# INSTRUCTIONS TO FOLLOW:
All lines in the listing below from the one containing "pinky tip: (944, 844)" through the last should be written out exactly, and only those.

──────── ENTRIES PROVIDED

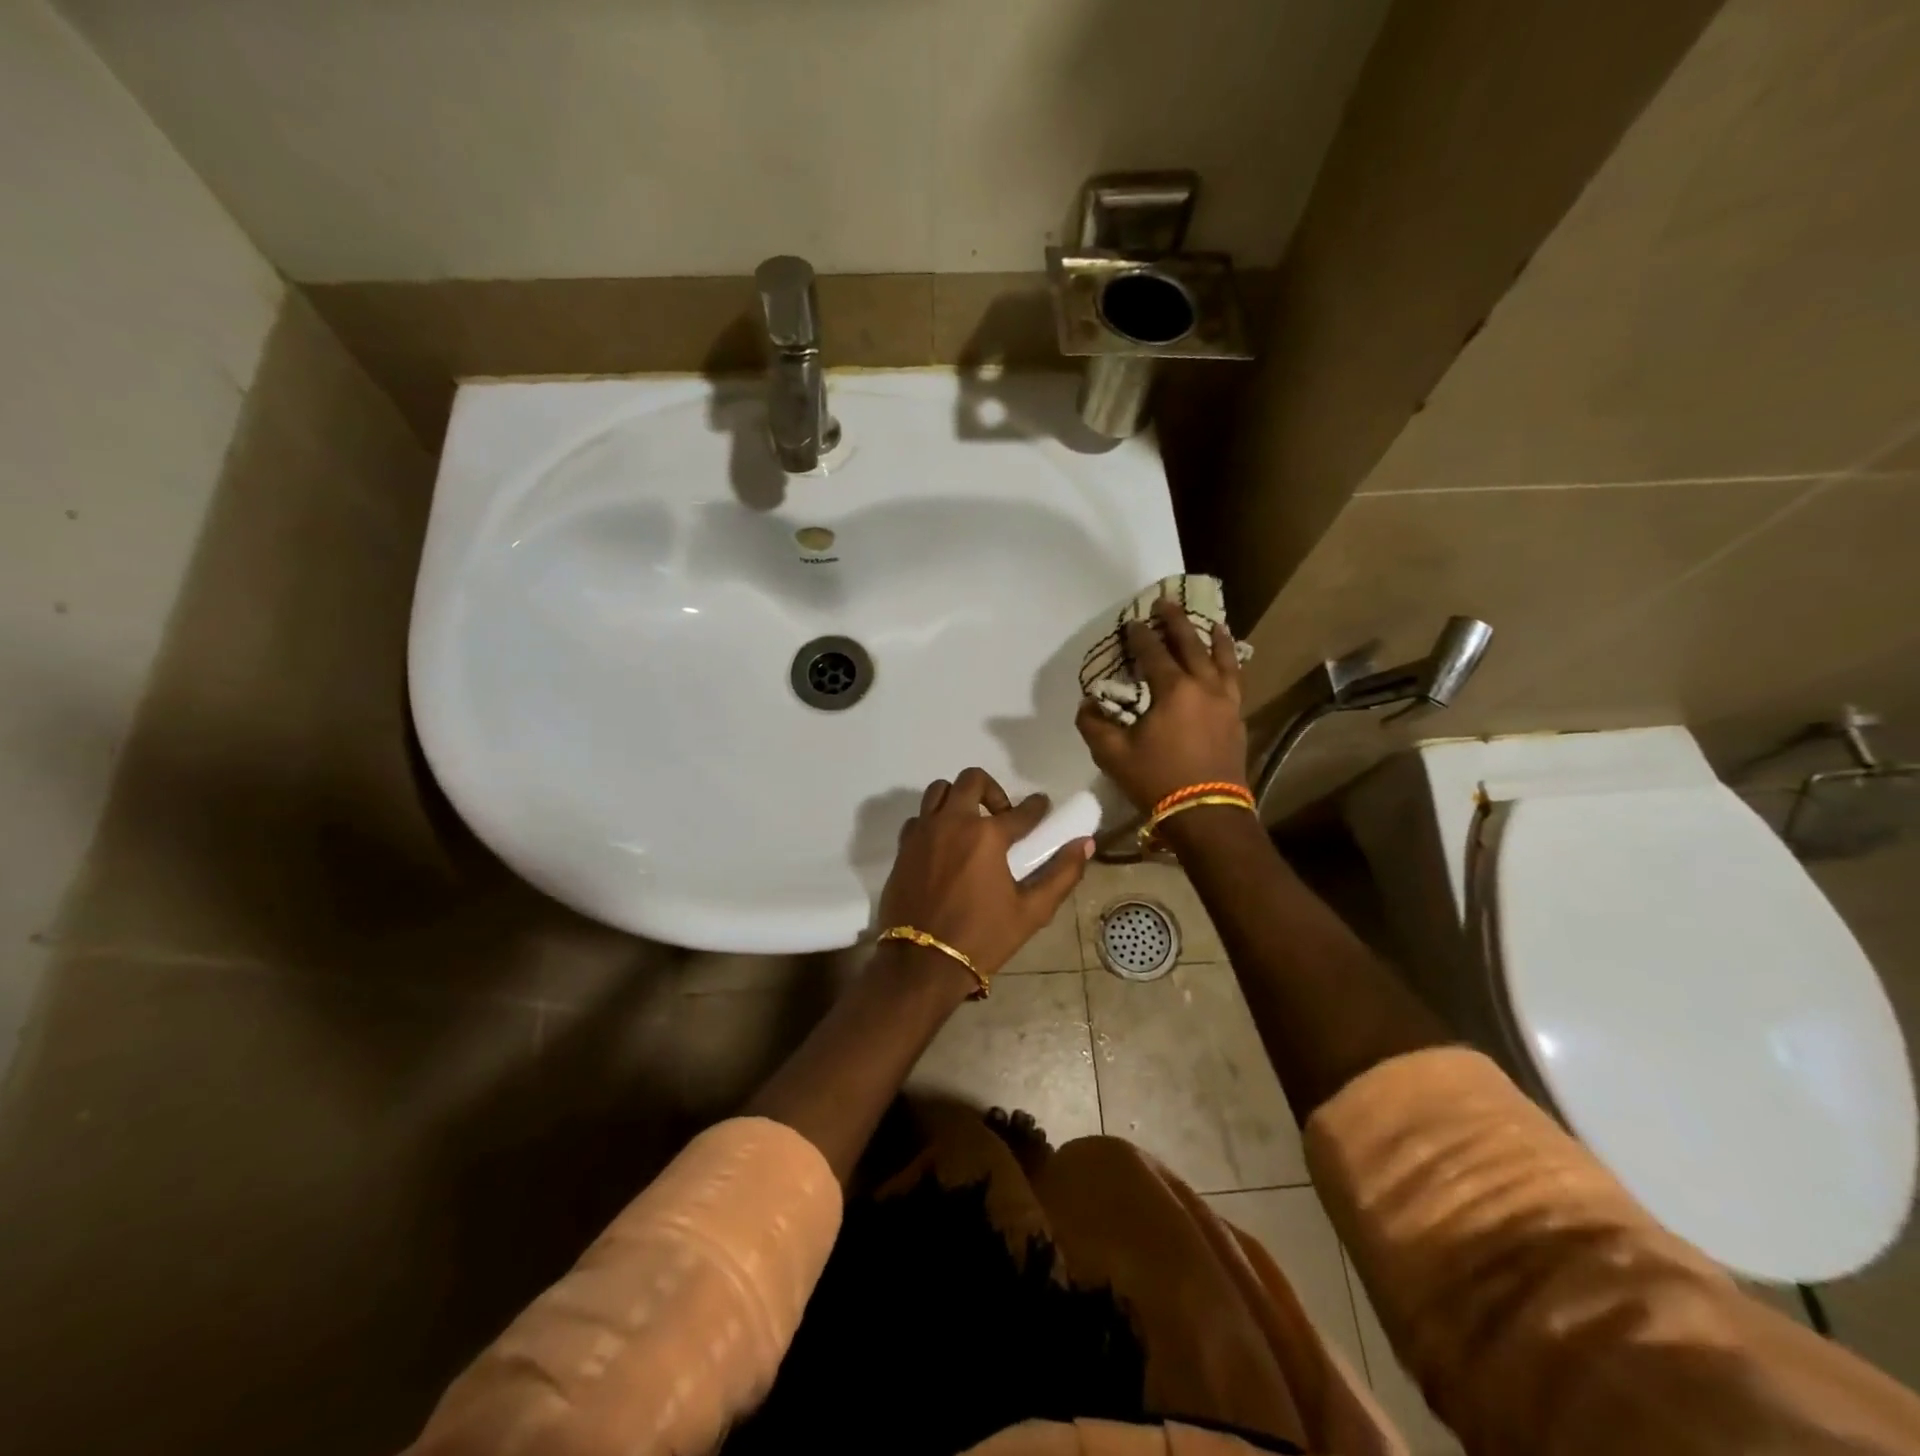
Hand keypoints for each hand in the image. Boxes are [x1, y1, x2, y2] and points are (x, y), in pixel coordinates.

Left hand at [878, 768, 1092, 983]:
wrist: (922, 963)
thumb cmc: (982, 938)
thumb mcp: (1031, 912)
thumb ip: (1061, 874)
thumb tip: (1085, 844)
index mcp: (987, 835)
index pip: (1022, 810)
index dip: (1037, 807)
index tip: (1042, 806)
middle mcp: (953, 822)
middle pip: (972, 780)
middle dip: (993, 789)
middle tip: (1002, 816)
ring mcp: (923, 832)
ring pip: (939, 791)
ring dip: (958, 797)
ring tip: (970, 823)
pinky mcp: (903, 847)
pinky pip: (918, 818)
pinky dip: (933, 820)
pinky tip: (944, 844)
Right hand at [1076, 597, 1247, 811]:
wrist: (1207, 813)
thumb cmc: (1157, 781)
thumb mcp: (1113, 755)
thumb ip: (1094, 726)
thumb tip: (1087, 705)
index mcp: (1173, 690)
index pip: (1154, 653)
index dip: (1141, 635)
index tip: (1132, 622)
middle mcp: (1204, 687)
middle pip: (1192, 645)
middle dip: (1177, 622)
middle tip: (1167, 602)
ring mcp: (1226, 702)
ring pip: (1223, 660)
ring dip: (1215, 638)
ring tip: (1213, 623)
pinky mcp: (1237, 719)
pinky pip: (1236, 681)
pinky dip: (1231, 664)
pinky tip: (1229, 664)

────────────────

# WRITTEN RESPONSE:
pinky tip: (944, 844)
Right hand at [1076, 597, 1247, 811]:
wrist: (1207, 813)
thumb cmc: (1157, 781)
thumb mcp: (1113, 755)
thumb ip: (1094, 726)
thumb tip: (1087, 705)
index mcp: (1173, 690)
index pip: (1154, 653)
index dip: (1141, 635)
index tip: (1132, 622)
middle mcp: (1204, 687)
middle pip: (1192, 645)
middle dip: (1177, 622)
middle tip: (1167, 602)
ring mcp: (1226, 702)
ring pip: (1223, 660)
ring dip: (1215, 638)
ring tip: (1213, 623)
pinky mcp: (1237, 719)
pinky pip: (1236, 681)
pinky dip: (1231, 664)
pinky tip: (1229, 664)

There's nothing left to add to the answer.